良い映画を褒める会since2005

他ブログで映画記事や音楽記事も書いておりました。評価基準は演出20点演技20点脚本20点音楽10点環境10点印象20点の合計100点です。

『イヴの総て』(1950) アカデミー賞を取ったのも頷ける、名作中の名作。ネタバレあり。

 ジョセフ・L・マンキーウィッツ監督の最高傑作であり、映画でなければ表現できない映像が非常に多い、テクストとして見ても素晴らしい作品です。映画の主要要素である脚本、演技、演出、音響、環境に加えてアイコンである女優の人選がとりわけ素晴らしい作品でもあります。アン・バクスターベティ・デイヴィス、そしてマリリン・モンロー。女優さんを見ているだけでも楽しい時間を過ごせます。

 

 とりわけインパクトが強いのは前半のベティ・デイヴィス、そして後半のアン・バクスターです。見たまんま悪女であるヴァンプ女優ベティにも感激しますが、前半ではサクセスストーリーを夢見る観客の感情移入の対象だったアンが、後半になって徐々に本性を現すところの恐さがとても良く表現されていました。見た目で恐い「毒婦」ベティー、性悪で狡猾なアン。どちらも悪女を演じていますが、アンの方が性質が悪い。

 

 演技者としてはアン・バクスターのほうが、よりやりがいのある仕事だったのではないかと思い、見ていました。照明の当て方もベティにはくすんだ感じで、そしてアンには前半は明るく力強く、後半には明るいが光と影がはっきりと解るように当てられているように思われました。

 

 映画に限らず演劇でもそうなのですが、ベビー・フェイスを演じるよりも、悪役の方が記憶に残るものです。アン・バクスターは、この作品に関しては稀代の悪女として、あのベティ・デイヴィスを喰ってしまったのですから大したものだと思います。観客の感情移入の対象もアンからベティに変わるという脚本と演出の力量も優れています。  

 

 退廃的な悪女の目を持つベティーと知能犯の冷徹な目を持つアンの目。二人の目の演技を見ていても、演技で占める目の重要性が理解できます。
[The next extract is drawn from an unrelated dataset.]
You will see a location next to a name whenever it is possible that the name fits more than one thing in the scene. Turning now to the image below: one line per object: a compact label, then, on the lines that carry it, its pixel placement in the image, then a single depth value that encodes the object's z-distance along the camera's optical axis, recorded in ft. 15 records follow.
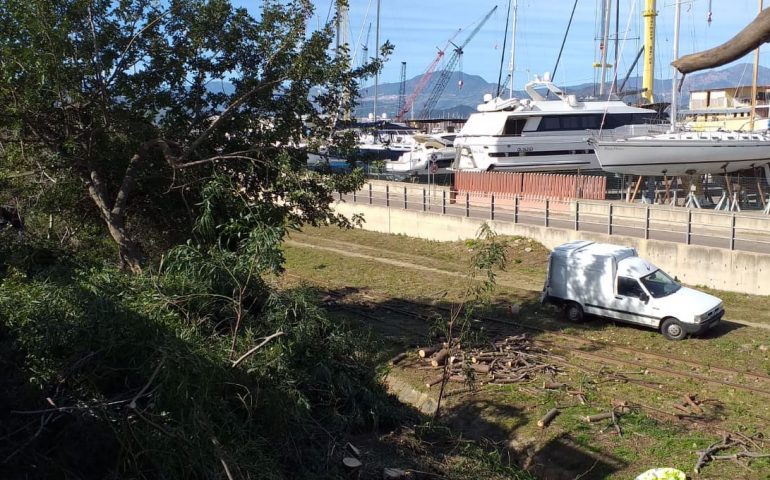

濃厚な女優の演技を140分間近くじっくりと見ることが出来る貴重な一本です。男優も素晴らしく、ジョージ・サンダースを筆頭に複雑な人間を演じています。女優も男優も素晴らしく、作品を引き締めています。

 

 ストーリー展開の手法にも工夫が随所に見られ、何人もの人間によるモノローグによるフラッシュ・バックや、時間や立場が交互に入れ替わる脚本の妙に舌を巻きます。こんなに複雑な構成をこのようにスマートに纏め上げた編集と演出の素晴らしさは、名作と呼ぶに相応しい作品です。

 

 ストーリー構成として、悪女アンが不幸に破滅して終わることなく、観客の心に何かわだかまりを感じさせながらも、ハッピーエンドを迎えて生き長らえさせてしまうところは、リアリスティックで素晴らしく、勧善懲悪の子供だましにならない大人のストーリーであり、凡百のサクセスストーリー映画とは一線を画す、「毒」に満ちた成功を描いた作品である。

 

 とりわけ特筆すべきこととしては、演劇界の舞台裏を暴きだした、演劇の作品であるにもかかわらず、演劇のシーンが全く描かれず、台詞で全てが説明されていることでした。あくまでも主題は「舞台裏」であり、「舞台」ではないという、マンキーウィッツ監督の強い意志を感じます。ともすれば最初のシンデレラ・ストーリーのような展開がされる時には、舞台の様子を見たい衝動に駆られますが、そして会社も演劇シーンを求めたと思われますが、敢えて見せずに観客の想像力を膨らませる脚本と演出は見事です。

 

 こんなに素晴らしい作品が古いと思われて、見られないのは本当にもったいないことなので、是非見て欲しいと思います。映画のネタは、実際にはヌーヴェル・ヴァーグと、60年代後半から70年代初めにかけてのアメリカン・ニューシネマの動きを最後に取り尽くしてしまっているのですから、これ以降の映画にオリジナルなものはほとんど皆無です。

 

 映像にも、素晴らしいものがあちこちに転がるように作品中にちりばめられています。パーティー時の階段シーンでの3人の構図、同じく階段での座り方の滑稽さ、だんだんどぎつくなるアンの化粧、ラストでの鏡を使った虚構を隠喩するシーンなどなど。画面の奥行きを感じさせる撮影も素晴らしい。映像にも見所が沢山あるので、何度でも繰り返して見れる奥深い作品です。

 

 音楽の素晴らしさも忘れられない作品でした。喧嘩するために別室へ下がった時に、かすかに聞こえる『ブルー・ムーン』のピアノ音。なんて効果的なのだろうと、一人で唸っていました。オフ・スクリーンを感じさせる音というと普通は画面の左右だったり、上だったりすることが多いように思います。ホラー映画などでは後ろからというものもあります。

 

 しかし普通のドラマ作品で、会話している背後の壁の後ろの空間の広がりを感じさせる音響の作り方というのはあまり他では覚えがありませんでした。画面に奥行きを持たせる音の作り方が優れています。反面、いくつかの室内シーンで、人物の会話にエコーがかかっているところには作り物の臭いがしたのが残念でした。

 

  そういう残念な点が少しはあるものの、お世辞ではなく、50年代という時代を代表するアメリカ映画の最高峰であるのみでなく、映画史に残る永遠の映画なのではないでしょうか。